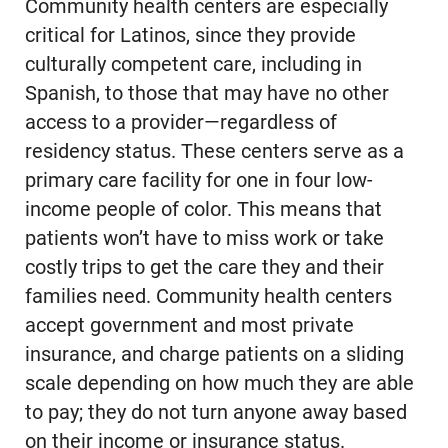
Community health centers are especially
critical for Latinos, since they provide
culturally competent care, including in
Spanish, to those that may have no other
access to a provider—regardless of
residency status. These centers serve as a
primary care facility for one in four low-
income people of color. This means that
patients won’t have to miss work or take
costly trips to get the care they and their
families need. Community health centers
accept government and most private
insurance, and charge patients on a sliding
scale depending on how much they are able
to pay; they do not turn anyone away based
on their income or insurance status.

Exercise: A verbatim copy of the material is needed; pictures are not to appear in it.

Solution for this exercise:
Community health centers are especially
critical for Latinos, since they provide
culturally competent care, including in
Spanish, to those that may have no other
access to a provider—regardless of
residency status. These centers serve as a
primary care facility for one in four low-
income people of color. This means that
patients won’t have to miss work or take
costly trips to get the care they and their
families need. Community health centers
accept government and most private
insurance, and charge patients on a sliding
scale depending on how much they are able
to pay; they do not turn anyone away based
on their income or insurance status.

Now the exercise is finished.